───── Passage ─────
Real-Time Object Detection (w/Yolo-Python)

Hello everyone,

In this article, where we will seek answers to questions such as "What is Computer Vision?",

"How is real-time object tracking done?",

"What is the CNN algorithm?",

I will also try to share my experiences with real-time object detection stages using YOLO and Python.

Computer Vision?

A human can perceive and interpret images and moving objects. Computer vision research began so that a machine could perform the same operations. Thanks to the algorithms developed as a result of this research, computers can learn, recognize, and interpret digital images or video images just like a human. In short, the sub-discipline that enables computers to understand what they see is called "Computer Vision".

Before moving on to the real-time object tracking stages, I should mention some general terms that will be used.

What is an Image?

An image is a visual representation of something. From an image processing perspective, it is a picture that is electronically created, copied, processed, and stored.

Images are made up of pixels. As the number of pixels increases, the quality of the image also increases.

A digital representation of an image (illustration)
Computers are deterministic machines. Therefore, for computers, an image is simply a matrix.
─────
§ Aim: Retype the stretch of the object detection article that begins with the words "A human can" and stops after the words "is an Image?".
───── Dataset excerpt ─────
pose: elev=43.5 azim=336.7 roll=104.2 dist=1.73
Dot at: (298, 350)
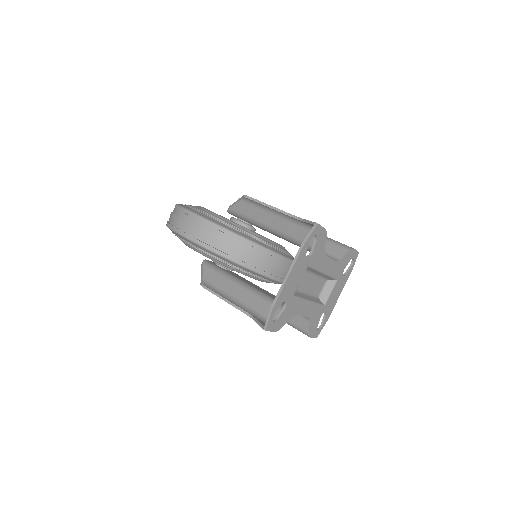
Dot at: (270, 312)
─────
§ Output of the task:
A human can perceive and interpret images and moving objects. Computer vision research began so that a machine could perform the same operations. Thanks to the algorithms developed as a result of this research, computers can learn, recognize, and interpret digital images or video images just like a human. In short, the sub-discipline that enables computers to understand what they see is called "Computer Vision".

Before moving on to the real-time object tracking stages, I should mention some general terms that will be used.

What is an Image?